Our immune system consists of a complex network of cells and molecules working together to defend the body from invading external pathogens. When our body is challenged by a pathogen, such as a virus, bacteria, or toxic chemical, the immune system immediately reacts through the development of an inflammatory response.
Neutrophils, a type of white blood cell, play a master role in regulating inflammatory responses, since they are primarily recruited to recognize and clear pathogenic elements through various mechanisms. One of the most effective neutrophil-mediated self-defense strategies is the production of Neutrophil Extracellular Traps (NETosis). This mechanism entraps pathogens in a biological trap or net, followed by ingestion and clearance. Without this response, we would be highly vulnerable to any pathogenic threat. That said, the equilibrium between NETosis and inflammation must be finely tuned to avoid an overreactive response that may cause excessive inflammation and potentially harm our healthy tissues.
A novel approach to inflammation
Interleukin 8 (IL-8, more recently referred to as CXCL-8) is an inflammatory signaling molecule, notably involved in neutrophil recruitment and activation of NETosis during the inflammatory response. In particular, high IL-8 gene expression or protein levels (in serum or tissues from patients) have been associated with pathogenic inflammatory signaling and disease progression. Based on this background, Dompé focused on designing a molecule able to modulate the immune response triggered by Il-8 signaling. Through a comprehensive analysis of putative targets, our research team selected the antagonists of IL8-receptors, CXCR1 and CXCR2, as the most effective candidates for regulating this inflammatory signaling. Therefore, we designed Reparixin, a non-competitive allosteric antagonist, that may be capable of inhibiting IL-8-activated signaling without altering IL-8/CXCR1/2 binding and physiological turnover, which remain critical for a normal immune response.
Our hypothesis has been tested and confirmed in preclinical studies. As a first challenge for demonstrating efficacy and safety of Reparixin, we evaluated the immunomodulatory potential of the molecule in lung transplantation and COVID-19.
What are CAP and acute ARDS?
Community-acquired pneumonia (CAP) is one of the most common infectious cause of hospitalization and death worldwide, which may lead to acute respiratory distress syndrome (ARDS) is a very critical condition with an estimated 60% of patients who survive.
When the COVID-19 pandemic started in early 2020, some patients were admitted to hospitals with acute respiratory distress syndrome (ARDS). This pulmonary condition was known to scientists long before the pandemic began and can rapidly progress into life-threatening acute lung injury. ARDS is characterized by widespread lung inflammation triggered by various events, such as illness or trauma. When people experience ARDS, excessive fluid accumulates in the lungs, reducing the oxygen in the blood to be distributed to peripheral organs.
As a pharmaceutical company, we joined healthcare institutions and organizations to respond to the high medical needs of the moment by investigating the therapeutic potential of Reparixin in severe pneumonia and respiratory failure.

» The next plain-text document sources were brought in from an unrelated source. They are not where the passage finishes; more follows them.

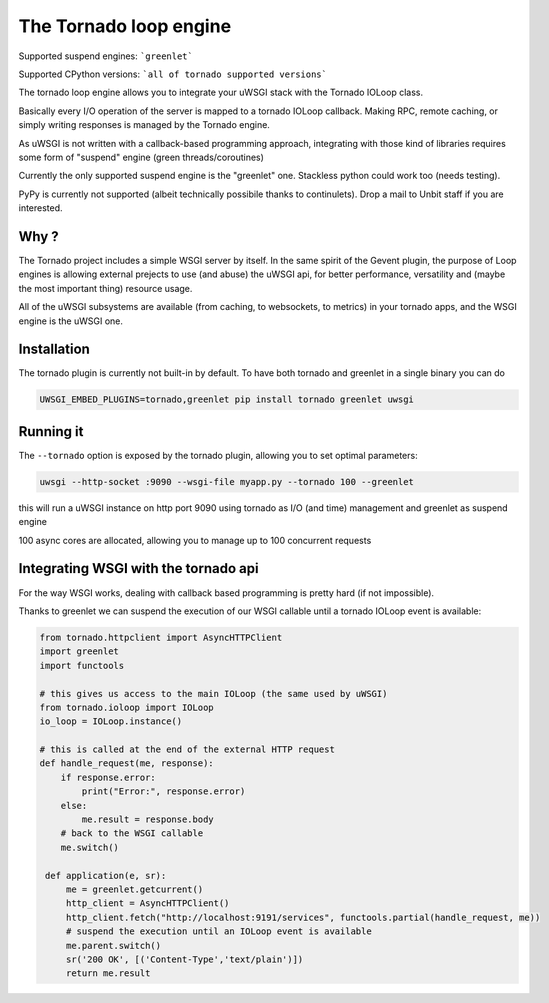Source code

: The Tornado loop engine
=======================

Supported suspend engines: ```greenlet```

Supported CPython versions: ```all of tornado supported versions```


The tornado loop engine allows you to integrate your uWSGI stack with the Tornado IOLoop class.

Basically every I/O operation of the server is mapped to a tornado IOLoop callback. Making RPC, remote caching, or simply writing responses
is managed by the Tornado engine.

As uWSGI is not written with a callback-based programming approach, integrating with those kind of libraries requires some form of "suspend" engine (green threads/coroutines)

Currently the only supported suspend engine is the "greenlet" one. Stackless python could work too (needs testing).

PyPy is currently not supported (albeit technically possibile thanks to continulets). Drop a mail to Unbit staff if you are interested.

Why ?
*****
The Tornado project includes a simple WSGI server by itself. In the same spirit of the Gevent plugin, the purpose of Loop engines is allowing external prejects
to use (and abuse) the uWSGI api, for better performance, versatility and (maybe the most important thing) resource usage.

All of the uWSGI subsystems are available (from caching, to websockets, to metrics) in your tornado apps, and the WSGI engine is the uWSGI one.


Installation
************

The tornado plugin is currently not built-in by default. To have both tornado and greenlet in a single binary you can do

.. code-block:: sh

   UWSGI_EMBED_PLUGINS=tornado,greenlet pip install tornado greenlet uwsgi

Running it
**********

The ``--tornado`` option is exposed by the tornado plugin, allowing you to set optimal parameters:

.. code-block:: sh

   uwsgi --http-socket :9090 --wsgi-file myapp.py --tornado 100 --greenlet
   
this will run a uWSGI instance on http port 9090 using tornado as I/O (and time) management and greenlet as suspend engine

100 async cores are allocated, allowing you to manage up to 100 concurrent requests

Integrating WSGI with the tornado api
*************************************

For the way WSGI works, dealing with callback based programming is pretty hard (if not impossible).

Thanks to greenlet we can suspend the execution of our WSGI callable until a tornado IOLoop event is available:

.. code-block:: py

   from tornado.httpclient import AsyncHTTPClient
   import greenlet
   import functools
   
   # this gives us access to the main IOLoop (the same used by uWSGI)
   from tornado.ioloop import IOLoop
   io_loop = IOLoop.instance()
   
   # this is called at the end of the external HTTP request
   def handle_request(me, response):
       if response.error:
           print("Error:", response.error)
       else:
           me.result = response.body
       # back to the WSGI callable
       me.switch()
           
    def application(e, sr):
        me = greenlet.getcurrent()
        http_client = AsyncHTTPClient()
        http_client.fetch("http://localhost:9191/services", functools.partial(handle_request, me))
        # suspend the execution until an IOLoop event is available
        me.parent.switch()
        sr('200 OK', [('Content-Type','text/plain')])
        return me.result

Reparixin targets a pathogenic mechanism different from those targeted by current therapies, for instance, antibiotics or antiviral medication. Indeed, Reparixin-mediated treatment is been investigated to be a synergic therapeutic action with standard and supportive treatment to enhance recovery from acute lung injury complications, compared to standard treatment alone.
Commitment to developing treatments for the future
While vaccines have helped to mitigate the severity of COVID-19, the in-hospital treatments available for the vast majority of acute lung injury conditions remain limited. Therefore, Dompé has chosen to focus on a clinical development program to help patients affected by respiratory failure and acute lung injury.
To date, Reparixin displayed high tolerability in clinical trials with hospitalized patients suffering from severe COVID-19 pneumonia. Reparixin was administered via oral tablets and results obtained in COVID-19 have informed the design of a Phase 3 study in patients with pneumonia (including patients with COVID-19) and a Phase 2 study in patients with ARDS, which are currently both ongoing.
Dompé will continue to exploit the potential of Reparixin to reduce respiratory complications in life-threatening lung diseases, and its therapeutic potential in other conditions.